Gerade diejenigen aber, die viele Jahre lang intensiv ein Handy benutzt hatten, waren möglicherweise einer deutlich erhöhten Gefahr ausgesetzt, an einem seltenen Hirntumor zu erkranken. Wer etwa zehn Jahre lang jeden Tag eine halbe Stunde das Mobiltelefon benutzt hatte, für den war dieses Risiko um 40 Prozent erhöht.

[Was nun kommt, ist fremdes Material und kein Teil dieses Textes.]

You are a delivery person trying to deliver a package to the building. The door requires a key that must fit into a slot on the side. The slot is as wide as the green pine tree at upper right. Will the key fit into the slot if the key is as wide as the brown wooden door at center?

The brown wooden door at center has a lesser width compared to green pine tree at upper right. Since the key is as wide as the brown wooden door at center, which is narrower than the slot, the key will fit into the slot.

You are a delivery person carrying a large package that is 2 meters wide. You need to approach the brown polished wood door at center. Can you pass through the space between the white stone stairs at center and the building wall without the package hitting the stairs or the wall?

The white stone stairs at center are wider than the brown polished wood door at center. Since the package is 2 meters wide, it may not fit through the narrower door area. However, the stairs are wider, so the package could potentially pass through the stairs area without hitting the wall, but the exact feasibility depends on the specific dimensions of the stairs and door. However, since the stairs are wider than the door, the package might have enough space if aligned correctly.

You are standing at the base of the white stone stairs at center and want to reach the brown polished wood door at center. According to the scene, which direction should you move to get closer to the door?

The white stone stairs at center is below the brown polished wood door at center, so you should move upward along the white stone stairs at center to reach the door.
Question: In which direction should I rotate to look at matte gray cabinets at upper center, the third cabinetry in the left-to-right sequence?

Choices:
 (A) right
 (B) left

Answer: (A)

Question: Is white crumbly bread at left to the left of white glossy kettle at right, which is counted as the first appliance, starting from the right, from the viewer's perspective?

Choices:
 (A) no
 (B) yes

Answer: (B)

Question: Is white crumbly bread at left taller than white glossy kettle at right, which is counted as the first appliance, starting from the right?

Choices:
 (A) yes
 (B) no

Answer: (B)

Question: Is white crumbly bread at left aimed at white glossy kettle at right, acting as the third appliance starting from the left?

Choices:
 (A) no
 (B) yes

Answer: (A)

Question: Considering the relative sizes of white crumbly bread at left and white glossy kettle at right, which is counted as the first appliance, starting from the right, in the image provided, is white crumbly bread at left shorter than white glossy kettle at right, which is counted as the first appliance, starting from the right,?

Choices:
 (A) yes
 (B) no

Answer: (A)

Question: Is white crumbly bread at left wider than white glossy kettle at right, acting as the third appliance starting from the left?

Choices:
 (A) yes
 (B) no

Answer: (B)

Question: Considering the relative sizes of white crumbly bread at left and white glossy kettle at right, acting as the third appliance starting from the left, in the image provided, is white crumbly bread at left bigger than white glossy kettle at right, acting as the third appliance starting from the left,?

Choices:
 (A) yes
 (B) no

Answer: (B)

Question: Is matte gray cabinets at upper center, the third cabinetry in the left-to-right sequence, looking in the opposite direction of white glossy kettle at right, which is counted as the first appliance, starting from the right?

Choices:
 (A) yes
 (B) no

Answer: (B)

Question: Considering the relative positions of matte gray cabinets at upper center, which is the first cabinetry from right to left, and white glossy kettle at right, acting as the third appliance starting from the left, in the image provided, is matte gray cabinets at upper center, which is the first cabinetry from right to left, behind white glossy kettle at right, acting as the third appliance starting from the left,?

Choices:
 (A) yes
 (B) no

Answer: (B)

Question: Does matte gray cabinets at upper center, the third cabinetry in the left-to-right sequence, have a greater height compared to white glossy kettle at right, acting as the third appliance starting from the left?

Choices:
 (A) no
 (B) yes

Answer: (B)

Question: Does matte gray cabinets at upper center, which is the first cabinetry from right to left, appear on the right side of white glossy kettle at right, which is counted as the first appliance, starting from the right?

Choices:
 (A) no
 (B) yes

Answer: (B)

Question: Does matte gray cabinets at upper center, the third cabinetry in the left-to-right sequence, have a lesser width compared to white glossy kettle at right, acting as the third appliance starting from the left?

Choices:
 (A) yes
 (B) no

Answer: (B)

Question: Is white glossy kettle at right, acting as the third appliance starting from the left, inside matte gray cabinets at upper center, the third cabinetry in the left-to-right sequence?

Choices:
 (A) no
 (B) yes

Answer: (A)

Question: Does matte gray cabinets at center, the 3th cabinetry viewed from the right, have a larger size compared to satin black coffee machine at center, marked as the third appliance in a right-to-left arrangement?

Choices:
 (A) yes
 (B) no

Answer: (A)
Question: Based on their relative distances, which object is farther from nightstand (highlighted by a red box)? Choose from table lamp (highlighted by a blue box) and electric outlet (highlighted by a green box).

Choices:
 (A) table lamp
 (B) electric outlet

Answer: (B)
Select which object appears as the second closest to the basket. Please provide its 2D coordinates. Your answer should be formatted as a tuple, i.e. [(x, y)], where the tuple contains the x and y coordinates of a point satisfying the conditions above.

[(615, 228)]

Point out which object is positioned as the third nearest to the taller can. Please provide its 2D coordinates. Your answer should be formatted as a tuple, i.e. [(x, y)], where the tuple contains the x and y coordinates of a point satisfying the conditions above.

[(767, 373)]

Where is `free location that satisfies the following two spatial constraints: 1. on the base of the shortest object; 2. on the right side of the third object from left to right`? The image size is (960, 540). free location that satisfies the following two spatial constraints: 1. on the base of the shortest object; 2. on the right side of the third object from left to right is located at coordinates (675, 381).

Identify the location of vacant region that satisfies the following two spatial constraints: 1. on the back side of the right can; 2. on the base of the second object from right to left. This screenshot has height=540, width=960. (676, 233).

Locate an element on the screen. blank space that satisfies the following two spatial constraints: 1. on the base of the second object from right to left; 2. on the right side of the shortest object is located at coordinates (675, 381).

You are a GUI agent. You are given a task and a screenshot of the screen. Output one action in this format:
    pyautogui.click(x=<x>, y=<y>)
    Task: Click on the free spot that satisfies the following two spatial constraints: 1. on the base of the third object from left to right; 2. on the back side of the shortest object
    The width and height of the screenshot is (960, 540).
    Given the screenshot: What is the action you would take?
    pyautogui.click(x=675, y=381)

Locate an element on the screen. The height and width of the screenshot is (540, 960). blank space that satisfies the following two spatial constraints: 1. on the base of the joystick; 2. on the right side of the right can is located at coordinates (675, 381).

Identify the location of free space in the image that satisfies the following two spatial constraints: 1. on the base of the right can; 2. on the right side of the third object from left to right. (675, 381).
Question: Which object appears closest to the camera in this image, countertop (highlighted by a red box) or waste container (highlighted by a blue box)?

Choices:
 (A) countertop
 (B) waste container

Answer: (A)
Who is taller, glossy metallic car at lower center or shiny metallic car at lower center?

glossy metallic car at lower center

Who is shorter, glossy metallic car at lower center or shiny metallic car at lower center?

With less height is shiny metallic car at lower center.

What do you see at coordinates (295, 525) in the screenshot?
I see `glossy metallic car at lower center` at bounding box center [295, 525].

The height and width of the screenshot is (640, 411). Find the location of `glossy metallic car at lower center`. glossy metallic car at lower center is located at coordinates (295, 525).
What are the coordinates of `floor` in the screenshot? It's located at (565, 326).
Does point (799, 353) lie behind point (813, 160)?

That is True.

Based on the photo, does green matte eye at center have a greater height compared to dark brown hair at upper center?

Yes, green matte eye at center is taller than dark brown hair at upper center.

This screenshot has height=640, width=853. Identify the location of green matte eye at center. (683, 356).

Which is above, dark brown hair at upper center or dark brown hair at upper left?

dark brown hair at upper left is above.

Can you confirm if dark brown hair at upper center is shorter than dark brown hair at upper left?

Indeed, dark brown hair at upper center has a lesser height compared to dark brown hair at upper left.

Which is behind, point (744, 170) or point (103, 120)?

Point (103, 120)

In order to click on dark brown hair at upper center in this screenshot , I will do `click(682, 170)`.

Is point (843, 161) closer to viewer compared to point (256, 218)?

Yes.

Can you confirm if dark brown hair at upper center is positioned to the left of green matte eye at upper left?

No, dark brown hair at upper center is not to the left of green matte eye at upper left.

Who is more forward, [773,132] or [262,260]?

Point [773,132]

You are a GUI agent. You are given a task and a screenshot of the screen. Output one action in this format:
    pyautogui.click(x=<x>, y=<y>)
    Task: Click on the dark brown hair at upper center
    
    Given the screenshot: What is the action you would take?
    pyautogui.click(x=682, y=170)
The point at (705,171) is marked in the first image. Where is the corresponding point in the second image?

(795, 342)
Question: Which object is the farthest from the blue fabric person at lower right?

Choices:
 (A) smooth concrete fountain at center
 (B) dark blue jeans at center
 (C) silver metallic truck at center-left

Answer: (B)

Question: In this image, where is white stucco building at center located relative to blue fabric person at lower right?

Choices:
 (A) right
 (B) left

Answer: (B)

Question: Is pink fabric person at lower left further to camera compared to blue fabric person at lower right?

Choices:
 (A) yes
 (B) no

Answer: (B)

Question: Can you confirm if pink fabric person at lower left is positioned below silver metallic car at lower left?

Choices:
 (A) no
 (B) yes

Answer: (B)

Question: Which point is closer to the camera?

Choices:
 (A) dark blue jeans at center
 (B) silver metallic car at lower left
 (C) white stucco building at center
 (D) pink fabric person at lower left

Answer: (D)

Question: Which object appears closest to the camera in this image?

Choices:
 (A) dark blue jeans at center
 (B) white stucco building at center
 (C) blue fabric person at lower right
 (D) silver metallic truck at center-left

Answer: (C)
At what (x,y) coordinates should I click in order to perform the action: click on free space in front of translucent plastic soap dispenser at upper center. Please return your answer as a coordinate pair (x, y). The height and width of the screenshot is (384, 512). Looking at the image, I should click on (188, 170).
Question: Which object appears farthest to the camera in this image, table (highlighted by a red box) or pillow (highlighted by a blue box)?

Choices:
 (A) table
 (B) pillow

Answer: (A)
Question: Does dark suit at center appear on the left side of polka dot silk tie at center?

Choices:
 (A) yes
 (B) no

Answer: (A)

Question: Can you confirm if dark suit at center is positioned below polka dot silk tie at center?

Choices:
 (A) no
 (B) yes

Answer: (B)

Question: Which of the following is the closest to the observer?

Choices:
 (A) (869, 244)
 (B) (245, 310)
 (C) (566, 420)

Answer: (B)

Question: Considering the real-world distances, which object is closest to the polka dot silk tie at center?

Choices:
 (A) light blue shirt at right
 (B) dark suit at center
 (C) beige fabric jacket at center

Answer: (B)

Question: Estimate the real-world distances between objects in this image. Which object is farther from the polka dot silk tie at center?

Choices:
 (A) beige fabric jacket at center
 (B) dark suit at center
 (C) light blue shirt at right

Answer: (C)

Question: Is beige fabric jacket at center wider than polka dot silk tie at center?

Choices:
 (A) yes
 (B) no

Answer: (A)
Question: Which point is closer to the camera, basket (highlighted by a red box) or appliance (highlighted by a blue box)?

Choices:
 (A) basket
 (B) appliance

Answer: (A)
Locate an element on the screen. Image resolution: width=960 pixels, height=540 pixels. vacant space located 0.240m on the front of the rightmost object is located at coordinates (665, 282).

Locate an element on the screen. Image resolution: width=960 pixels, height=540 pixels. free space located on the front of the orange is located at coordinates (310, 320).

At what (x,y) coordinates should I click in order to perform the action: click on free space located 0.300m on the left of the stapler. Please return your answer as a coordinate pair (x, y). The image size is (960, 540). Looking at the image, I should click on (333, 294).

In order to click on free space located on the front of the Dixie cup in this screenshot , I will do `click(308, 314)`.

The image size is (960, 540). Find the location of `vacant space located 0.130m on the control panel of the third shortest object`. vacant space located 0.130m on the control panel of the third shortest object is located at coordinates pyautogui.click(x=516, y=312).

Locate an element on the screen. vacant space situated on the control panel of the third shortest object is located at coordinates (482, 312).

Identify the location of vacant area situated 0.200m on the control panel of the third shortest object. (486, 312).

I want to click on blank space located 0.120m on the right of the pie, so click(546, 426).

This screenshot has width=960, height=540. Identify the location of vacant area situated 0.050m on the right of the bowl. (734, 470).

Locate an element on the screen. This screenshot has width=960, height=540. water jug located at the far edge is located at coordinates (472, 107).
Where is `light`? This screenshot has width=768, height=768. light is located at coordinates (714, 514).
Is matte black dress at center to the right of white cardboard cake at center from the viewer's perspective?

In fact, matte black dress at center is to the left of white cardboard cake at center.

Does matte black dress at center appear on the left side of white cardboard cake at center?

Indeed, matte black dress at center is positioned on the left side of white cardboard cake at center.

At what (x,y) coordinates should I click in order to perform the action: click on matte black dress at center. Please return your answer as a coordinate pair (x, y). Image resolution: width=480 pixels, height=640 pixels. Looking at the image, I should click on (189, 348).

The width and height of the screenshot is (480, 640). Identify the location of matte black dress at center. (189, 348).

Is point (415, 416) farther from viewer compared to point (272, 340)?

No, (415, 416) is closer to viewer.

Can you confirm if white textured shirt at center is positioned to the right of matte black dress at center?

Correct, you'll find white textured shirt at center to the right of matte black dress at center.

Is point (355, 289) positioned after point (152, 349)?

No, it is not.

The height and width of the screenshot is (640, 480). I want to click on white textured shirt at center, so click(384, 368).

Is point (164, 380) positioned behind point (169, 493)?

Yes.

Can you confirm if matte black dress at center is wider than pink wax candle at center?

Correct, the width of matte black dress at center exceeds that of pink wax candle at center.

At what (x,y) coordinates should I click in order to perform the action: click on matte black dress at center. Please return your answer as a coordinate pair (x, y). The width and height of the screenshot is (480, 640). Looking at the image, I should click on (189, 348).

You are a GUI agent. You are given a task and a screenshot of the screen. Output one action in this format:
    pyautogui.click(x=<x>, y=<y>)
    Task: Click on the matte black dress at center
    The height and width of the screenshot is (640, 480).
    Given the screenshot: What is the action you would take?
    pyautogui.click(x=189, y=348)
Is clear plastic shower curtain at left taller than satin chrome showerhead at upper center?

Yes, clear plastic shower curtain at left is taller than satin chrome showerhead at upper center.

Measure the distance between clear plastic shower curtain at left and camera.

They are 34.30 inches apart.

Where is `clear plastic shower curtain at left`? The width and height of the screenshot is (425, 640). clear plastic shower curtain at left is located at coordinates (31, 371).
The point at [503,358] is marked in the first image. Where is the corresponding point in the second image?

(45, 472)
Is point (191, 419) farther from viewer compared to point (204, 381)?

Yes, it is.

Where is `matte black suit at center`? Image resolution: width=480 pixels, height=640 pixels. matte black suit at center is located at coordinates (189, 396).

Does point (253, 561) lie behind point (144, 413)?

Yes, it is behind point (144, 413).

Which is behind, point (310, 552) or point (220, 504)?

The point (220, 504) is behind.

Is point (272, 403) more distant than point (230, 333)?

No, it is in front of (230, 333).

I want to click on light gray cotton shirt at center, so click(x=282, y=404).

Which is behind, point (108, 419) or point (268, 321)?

"Die obersten zehn Prozent unserer Studiengruppe scheinen tatsächlich ein erhöhtes Risiko zu haben, ein Gliom zu entwickeln", sagt Elisabeth Cardis vom Umweltforschungszentrum Creal in Barcelona, die die Studie geleitet hat. Gliome gehören zu den häufigsten Hirntumoren.

Der Wissenschaftlerin zufolge sprechen die Orte der Tumorbildung auf einem möglichen Zusammenhang mit dem Telefonieren. So hatten Vieltelefonierer unter den Studienteilnehmern weit überdurchschnittlich häufig einen Krebsbefall in der Nähe des Ohrs. Außerdem war eher jene Kopfhälfte betroffen, an die die Patienten eigenen Angaben zufolge das Handy häufiger gehalten hatten.

Die Forscher hatten mehrere Jahre über die Interpretation der Ergebnisse diskutiert, ohne sich auf ein gemeinsames Fazit einigen zu können, weshalb einige beteiligte Gruppen ihre Daten bereits vorab veröffentlichten. IARC-Direktor Wild hat zusammen mit zwei weiteren Wissenschaftlern nun eine Zusammenfassung aus allen Daten erstellt.

Die Studien wurden zum Teil mit Geldern der Mobilfunkindustrie finanziert.

Jetzt setzen viele Forscher ihre Hoffnungen auf eine weitere Untersuchung, die kürzlich begonnen wurde. Dabei sollen eine Viertel Million Menschen in fünf europäischen Ländern nach ihrer gegenwärtigen Handy-Nutzung befragen werden.